Japan vowed to crackdown on crimes involving US troops based in the country after a surprise decision by prosecutors not to pursue rape charges against a US Marine, reports said yesterday.
US Staff Sergeant Tyrone Luther Hadnott, who had been accused of raping a 14-year-old, was freed from custody late on Friday after the girl's family decided not to pursue the case.
The initial case against Hadnott -- who was released 18 days after his arrest on the southern island of Okinawa -- triggered outrage in Japan and reignited controversy surrounding the presence of thousands of US troops.
Hadnott, 38, was immediately taken into custody by the US military, which said it would conduct its own inquiry.
"He is in Marine Corps custody. Marine Corps is still conducting its own investigation," said Second Lieutenant Kurt Stahl, a spokesman for the US Marines Corps in Okinawa.
"I can't confirm details of the investigation but the investigation is still ongoing," he said.
Japanese prosecutors said the girl's family had decided not to pursue the allegations against Hadnott because the girl said she did not want to be part of a high-profile case.
Yaichiro Yamashiki, chief public prosecutor in Naha, Okinawa's prefectural capital, was quoted by local media as saying the girl had told investigators: "I don't want to be involved in [the case] any more. Please leave me alone."
Japan's Foreign Minister Masahiko Komura confirmed the charges against Hadnott would not be pursued.
"Japan will not exercise jurisdiction" in the case, the Maninichi Shimbun quoted Komura as telling reporters.
"But can such a case happen again? It's a different story," he was quoted as saying.
"We will continue making an effort to take preventive measures together with the US military," Komura said.
Japanese Prime Minister Yasuo Fukuda told reporters late on Friday the two countries should cooperate to prevent similar incidents in the future.
"Japan and the United States should work hard together to prevent such a case from happening again," he said. "I want to continue to do my best on the issue."
Police had said that Hadnott admitted attempting to forcibly kiss the teenager but denied rape and said he did not know that she was underage.
Okinawa City Mayor Mitsuko Tomon was quoted saying of the girl: "I presume she had a hard time as the case had a great impact. But the crime itself has not disappeared. I would like to continue lodging a strong protest to the [US] and the military, urging them to ensure such cases never happen again."
Okinawa residents and protesters said they would press ahead with planned rallies in Okinawa, despite the charges against Hadnott having been dropped.

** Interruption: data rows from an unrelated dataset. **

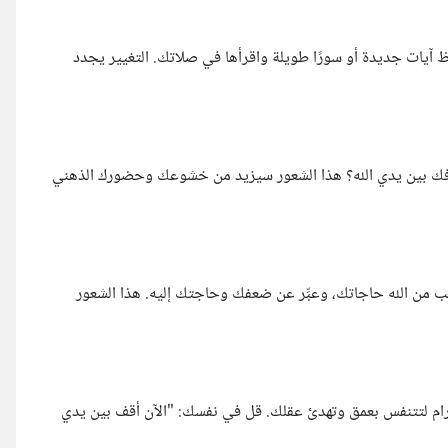
فظ آيات جديدة أو سورًا طويلة واقرأها في صلاتك. التغيير يجدد
فك بين يدي الله؟ هذا الشعور سيزيد من خشوعك وحضورك الذهني
ب من الله حاجاتك، وعبِّر عن ضعفك وحاجتك إليه. هذا الشعور
حرام لتتنفس بعمق وتهدئ عقلك. قل في نفسك: "الآن أقف بين يدي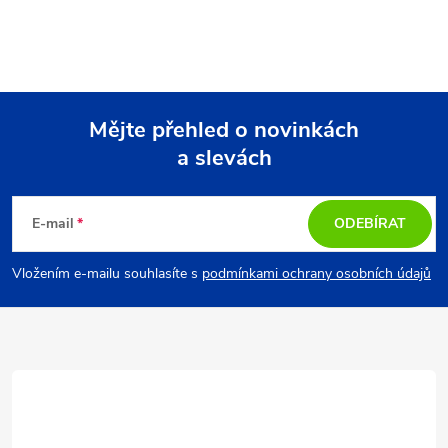
Mějte přehled o novinkách
a slevách
Z
á
E-mail
ODEBÍRAT
p
Vložením e-mailu souhlasíte s
podmínkami ochrany osobních údajů
a
t
í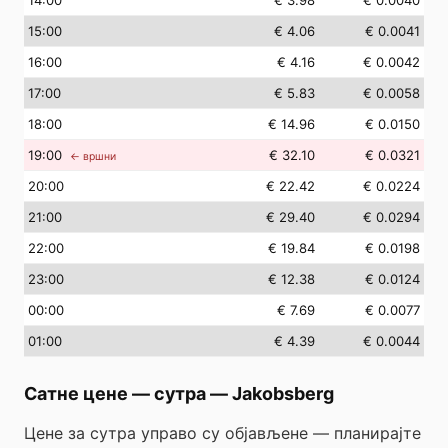
14
:00
€ 3.98
€ 0.0040
15
:00
€ 4.06
€ 0.0041
16
:00
€ 4.16
€ 0.0042
17
:00
€ 5.83
€ 0.0058
18
:00
€ 14.96
€ 0.0150
19
:00
€ 32.10
€ 0.0321
← вршни
20
:00
€ 22.42
€ 0.0224
21
:00
€ 29.40
€ 0.0294
22
:00
€ 19.84
€ 0.0198
23
:00
€ 12.38
€ 0.0124
00
:00
€ 7.69
€ 0.0077
01
:00
€ 4.39
€ 0.0044
Сатне цене — сутра
—
Jakobsberg
Цене за сутра управо су објављене — планирајте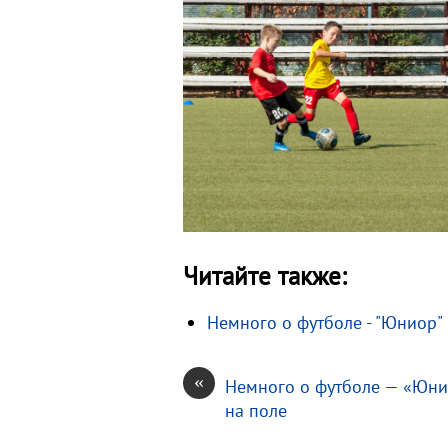
Читайте также:
Немного о футболе - "Юниор"
«
Немного о футболе — «Юн
на поле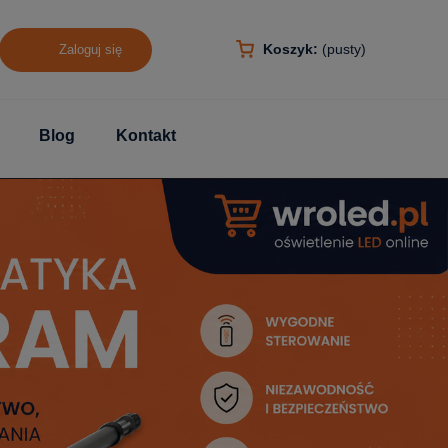
Koszyk:
(pusty)
Zaloguj się
Blog
Kontakt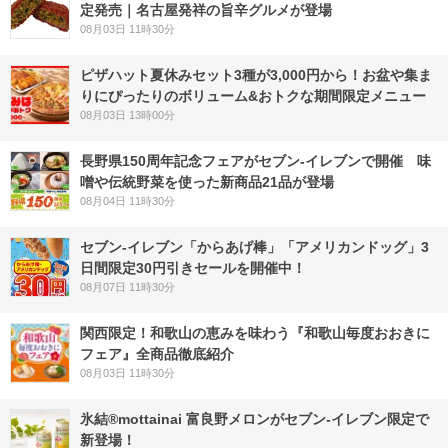
定発売｜名古屋発祥の旨辛グルメが登場
08月03日 11時30分
ピザハット夏休みセット3種が3,000円から！お盆や集ま
りにぴったりのボリューム&おトクな期間限定メニュー
08月03日 13時00分
長野県150周年記念フェアがセブン-イレブンで開催 味
噌や伝統野菜を使った新商品21品が登場
08月04日 11時30分
セブン‐イレブン「からあげ棒」「アメリカンドッグ」3
日間限定30円引きセールを開催中！
08月07日 11時30分
関西限定！和歌山の恵みを味わう『和歌山毎度おおきに
フェア』全商品徹底紹介
08月03日 11時30分
氷結®mottainai 富良野メロンがセブン‐イレブン限定で
新登場！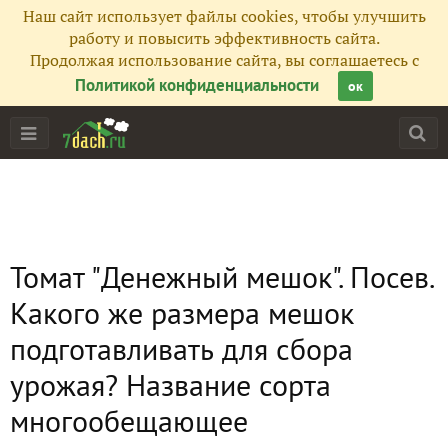
Наш сайт использует файлы cookies, чтобы улучшить
работу и повысить эффективность сайта.
Продолжая использование сайта, вы соглашаетесь с
Политикой конфиденциальности
ок
Томат "Денежный мешок". Посев.
Какого же размера мешок
подготавливать для сбора
урожая? Название сорта
многообещающее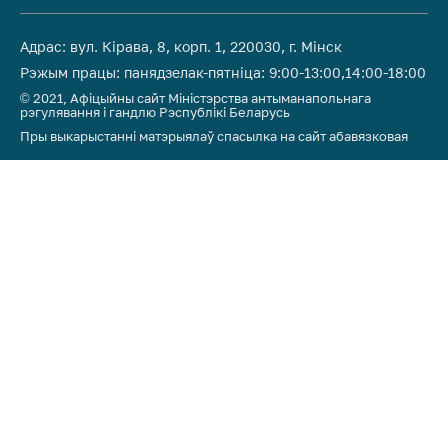
Адрас: вул. Кірава, 8, корп. 1, 220030, г. Мінск
Рэжым працы: панядзелак-пятніца: 9:00-13:00,14:00-18:00
© 2021, Афіцыйны сайт Міністэрства антыманапольнага
рэгулявання і гандлю Рэспублікі Беларусь
Пры выкарыстанні матэрыялаў спасылка на сайт абавязковая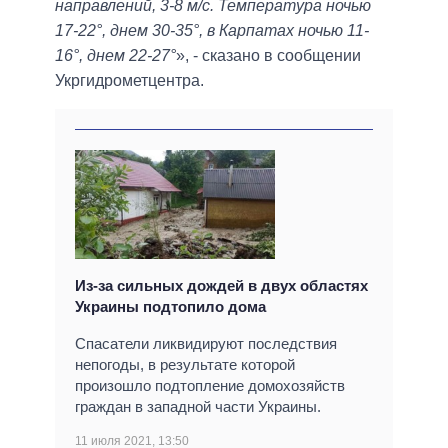
направлений, 3-8 м/с. Температура ночью
17-22°, днем ​​30-35°, в Карпатах ночью 11-
16°, днем 22-27°
», - сказано в сообщении
Укргидрометцентра.
Из-за сильных дождей в двух областях
Украины подтопило дома
Спасатели ликвидируют последствия
непогоды, в результате которой
произошло подтопление домохозяйств
граждан в западной части Украины.
11 июля 2021, 13:50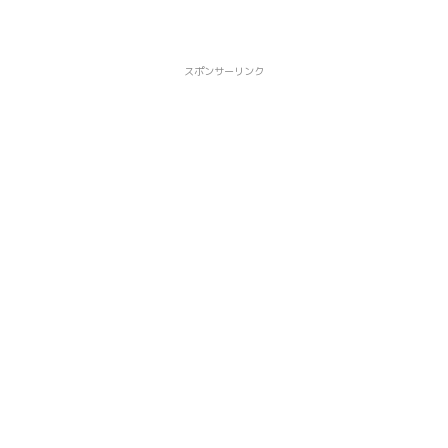
スポンサーリンク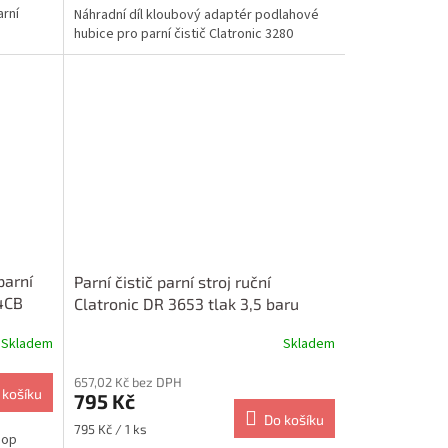
arní
Náhradní díl kloubový adaptér podlahové
hubice pro parní čistič Clatronic 3280
parní
Parní čistič parní stroj ruční
4CB
Clatronic DR 3653 tlak 3,5 baru
1050W
Skladem
Skladem
657,02 Kč bez DPH
 košíku
795 Kč
Do košíku
Měrná
795 Kč / 1 ks
mop
cena: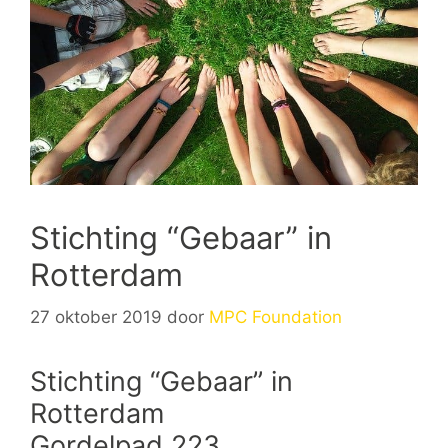
Stichting “Gebaar” in
Rotterdam
27 oktober 2019
door
MPC Foundation
Stichting “Gebaar” in
Rotterdam
Gordelpad 223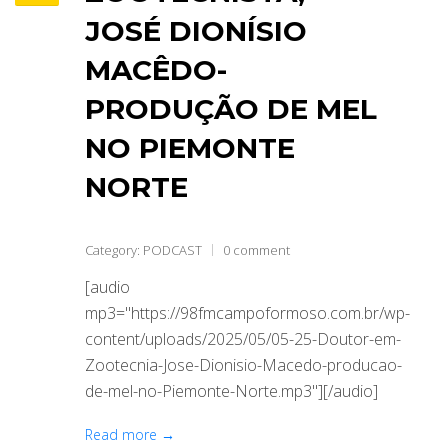
JOSÉ DIONÍSIO
MACÊDO-
PRODUÇÃO DE MEL
NO PIEMONTE
NORTE
Category:
PODCAST
0 comment
[audio
mp3="https://98fmcampoformoso.com.br/wp-
content/uploads/2025/05/05-25-Doutor-em-
Zootecnia-Jose-Dionisio-Macedo-producao-
de-mel-no-Piemonte-Norte.mp3"][/audio]
Read more →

"It is an undeniable fact that there was violence," said Suzuyo Takazato, head of an Okinawan citizens group that gives support to female victims of crimes involving the US military.
"Shutting our mouths right now means we give in to violence," Takazato said, adding that her group and other citizens' organizations would go ahead with a planned rally in Okinawa on March 23.
The outrage over the rape allegations led the US military to enforce a sweeping curfew on all troops and their families in Okinawa, base for half of the more than 40,000 US troops that are stationed in Japan.
US authorities had moved quickly to try to contain damage from the case, with US Secretary of State Condoleezza Rice offering an apology on behalf of Washington during her trip to Tokyo earlier in the week.